* EXERCISE
Leave the pictures aside and copy all the data exactly.

(Collected data)
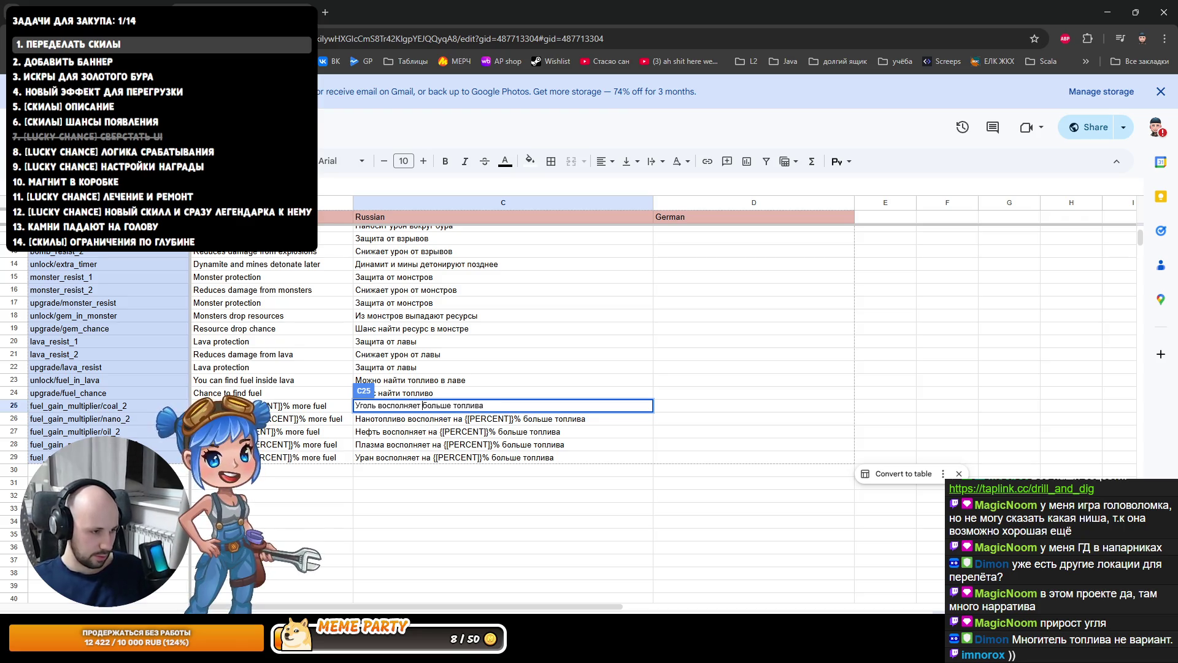
{"action": "key", "text": "Return"}
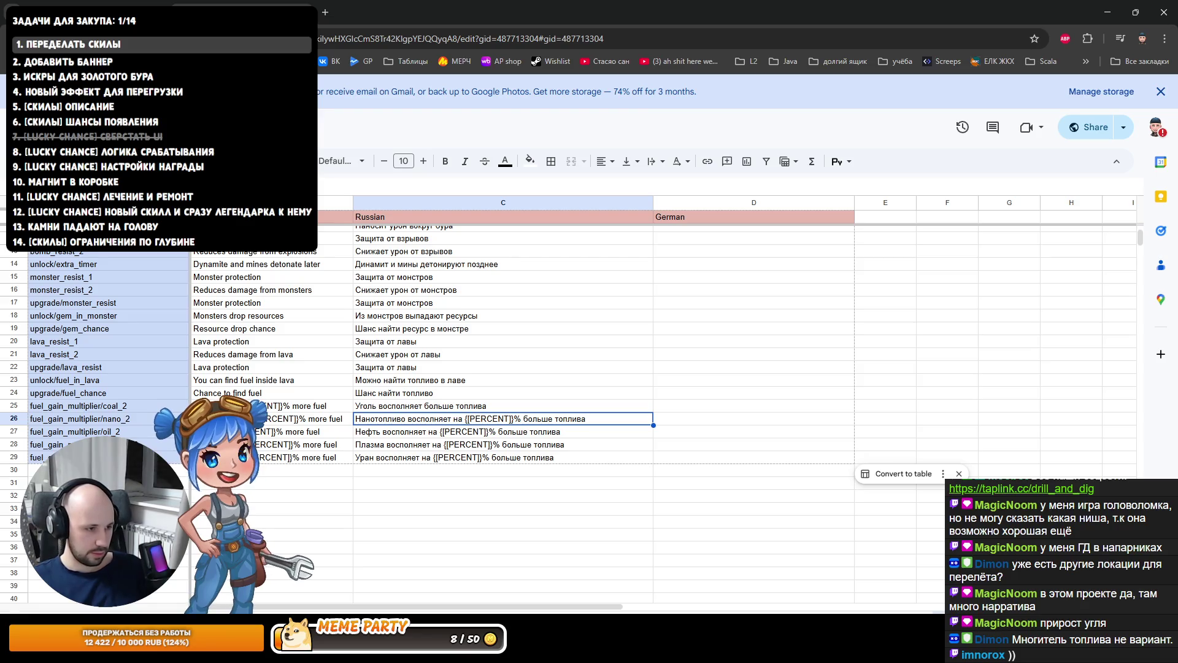
Replace восполняет with дает in the Russian coal text in C25.
{"action": "double_click", "coordinate": [453, 418]}
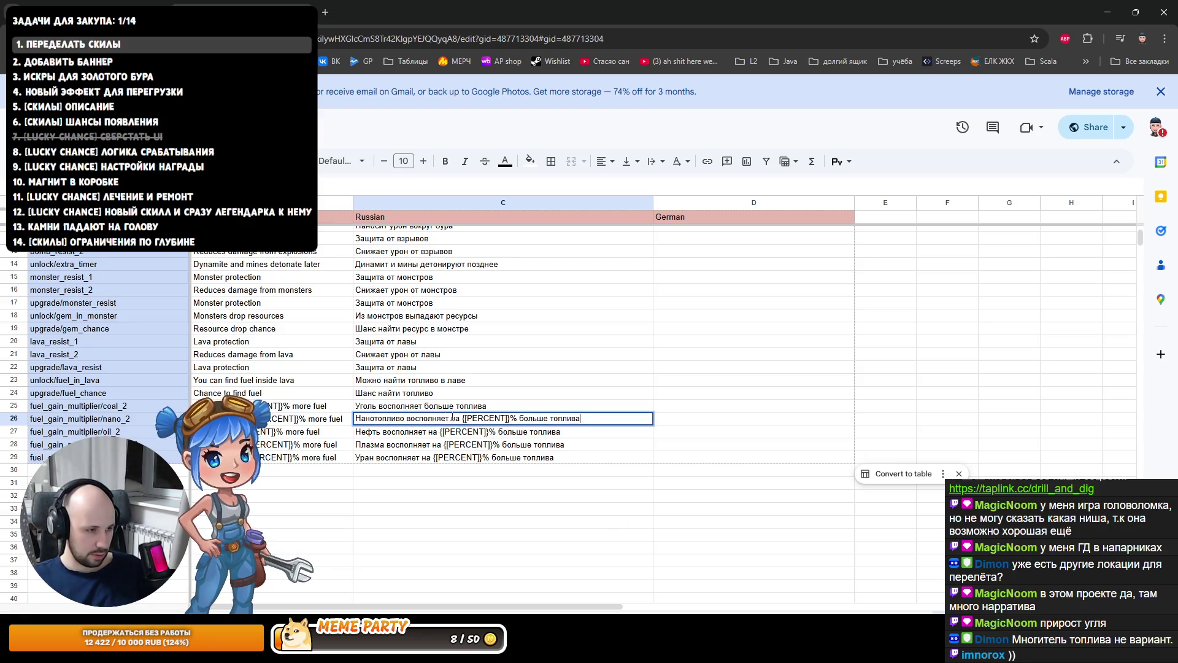
{"action": "left_click", "coordinate": [395, 406]}
{"action": "double_click", "coordinate": [395, 406]}
{"action": "type", "text": "д"}
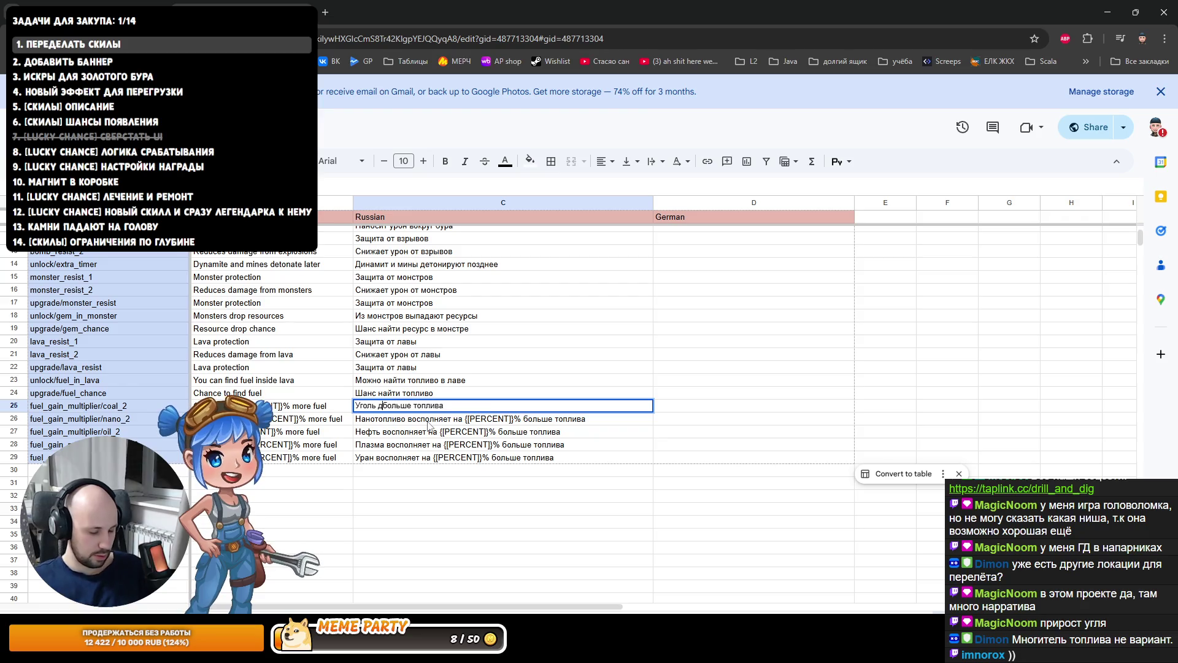
{"action": "type", "text": "ает"}
{"action": "key", "text": "Return"}
{"action": "key", "text": "Return"}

* WRITTEN ANSWER
{"action": "key", "text": "Return"}
Replace восполняет with дает in the Russian coal text in C25.
{"action": "double_click", "coordinate": [453, 418]}
{"action": "left_click", "coordinate": [395, 406]}
{"action": "double_click", "coordinate": [395, 406]}
{"action": "type", "text": "д"}
{"action": "type", "text": "ает"}
{"action": "key", "text": "Return"}
{"action": "key", "text": "Return"}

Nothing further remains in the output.